Pipeline parallelism when training neural networks enables models to be partitioned spatially, which can lead to overall higher hardware utilization. Unfortunately, to preserve the statistical efficiency of sequential training, existing pipeline parallel training techniques sacrifice hardware efficiency by decreasing pipeline utilization or incurring extra memory costs. In this paper, we investigate to what extent these sacrifices will be necessary on the emerging class of new dataflow hardware accelerators. We devise PipeMare, a simple yet robust training method that tolerates asynchronous updates during pipeline parallel execution without sacrificing utilization or memory, which allows efficient use of fine-grained pipeline parallelism. Concretely, when tested on ResNet and Transformer networks, asynchrony enables PipeMare to use up to 2.7x less memory or get 14.3x higher pipeline utilization, with similar model quality, when compared to state-of-the-art synchronous pipeline parallel training techniques.
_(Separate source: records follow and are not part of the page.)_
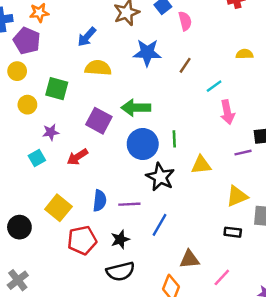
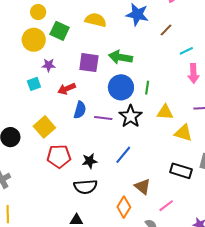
yellow circle: (17, 71) -> (38, 12), moved
yellow circle: (27, 105) -> (34, 40), size x1.5
purple square: (99, 121) -> (89, 63), turned -30
yellow triangle: (237, 196) -> (183, 133), moved, turned 30
blue semicircle: (100, 201) -> (80, 110), moved
purple line: (129, 204) -> (103, 118), moved
black rectangle: (233, 232) -> (181, 171), size x1.5
brown triangle: (190, 259) -> (143, 187), turned 36

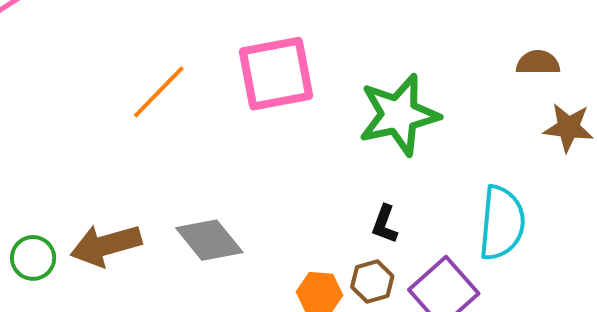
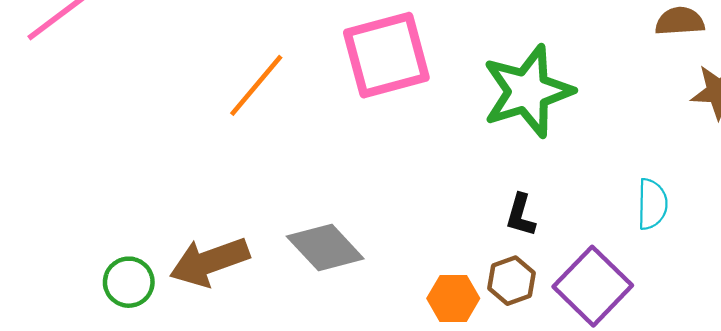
cyan semicircle: (502, 223) -> (652, 204), size x0.6

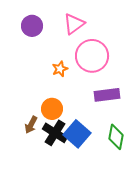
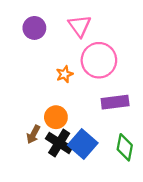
pink triangle: (74, 24) -> (80, 26), turned -30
Tue 6 April 16:20 - 16:40 PDT

EXPLORING THE LIMITS OF CONCURRENCY IN ML TRAINING ON GOOGLE TPUS

Sameer Kumar · Yu Wang · Cliff Young · James Bradbury · Naveen Kumar · Dehao Chen · Andy Swing

Recent results in language understanding using neural networks have required training hardware of unprecedented scale, with thousands of chips cooperating on a single training run. This paper presents techniques to scale ML models on the Google TPU Multipod, a mesh with 4096 TPU-v3 chips. We discuss model parallelism to overcome scaling limitations from the fixed batch size in data parallelism, communication/collective optimizations, distributed evaluation of training metrics, and host input processing scaling optimizations. These techniques are demonstrated in both the TensorFlow and JAX programming frameworks. We also present performance results from the recent Google submission to the MLPerf-v0.7 benchmark contest, achieving record training times from 16 to 28 seconds in four MLPerf models on the Google TPU-v3 Multipod machine.
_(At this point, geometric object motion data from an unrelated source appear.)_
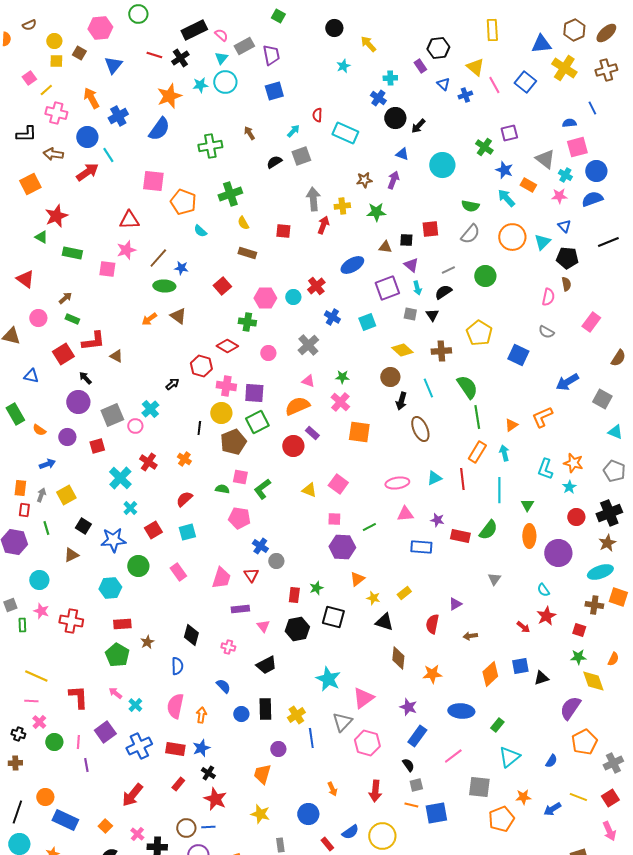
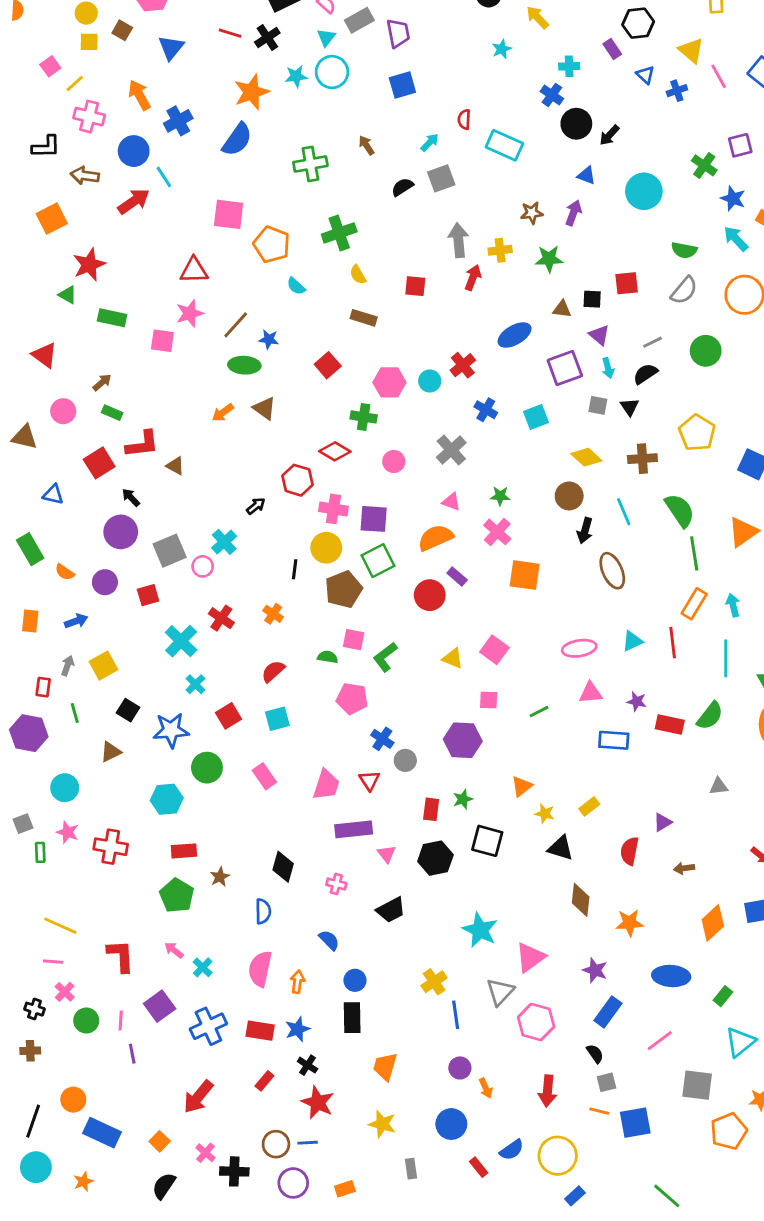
orange triangle: (511, 425) -> (743, 532), moved, size x1.6
orange rectangle: (20, 488) -> (30, 621), moved
purple hexagon: (342, 547) -> (463, 740), moved
gray triangle: (494, 579) -> (719, 786), turned 48
purple rectangle: (240, 609) -> (354, 829), size x1.4
black rectangle: (265, 709) -> (352, 1018), moved
purple circle: (278, 749) -> (460, 1068), moved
Tue 6 April 16:40 - 17:00 PDT

Outstanding Paper Award

TT-Rec: Tensor Train Compression for Deep Learning Recommendation Models

Chunxing Yin · Bilge Acun · Carole-Jean Wu · Xing Liu

The memory capacity of embedding tables in deep learning recommendation models (DLRMs) is increasing dramatically from tens of GBs to TBs across the industry. Given the fast growth in DLRMs, novel solutions are urgently needed in order to enable DLRM innovations. At the same time, this must be done in a fast and efficient way without having to exponentially increase infrastructure capacity demands. In this paper, we demonstrate the promising potential of Tensor Train decomposition for DLRMs (TT-Rec), an important yet under-investigated context. We design and implement optimized kernels (TT-EmbeddingBag) to evaluate the proposed TT-Rec design. TT-EmbeddingBag is 3x faster than the SOTA TT implementation. The performance of TT-Rec is further optimized with the batched matrix multiplication and caching strategies for embedding vector lookup operations. In addition, we present mathematically and empirically the effect of weight initialization distribution on DLRM accuracy and propose to initialize the tensor cores of TT-Rec following the sampled Gaussian distribution. We evaluate TT-Rec across three important design space dimensions---memory capacity, accuracy, and timing performance---by training MLPerf-DLRM with Criteo's Kaggle and Terabyte data sets. TT-Rec compresses the model size by 4x to 221x for Kaggle, with 0.03% to 0.3% loss of accuracy correspondingly. For Terabyte, our approach achieves 112x model size reduction which comes with no accuracy loss nor training time overhead as compared to the uncompressed baseline.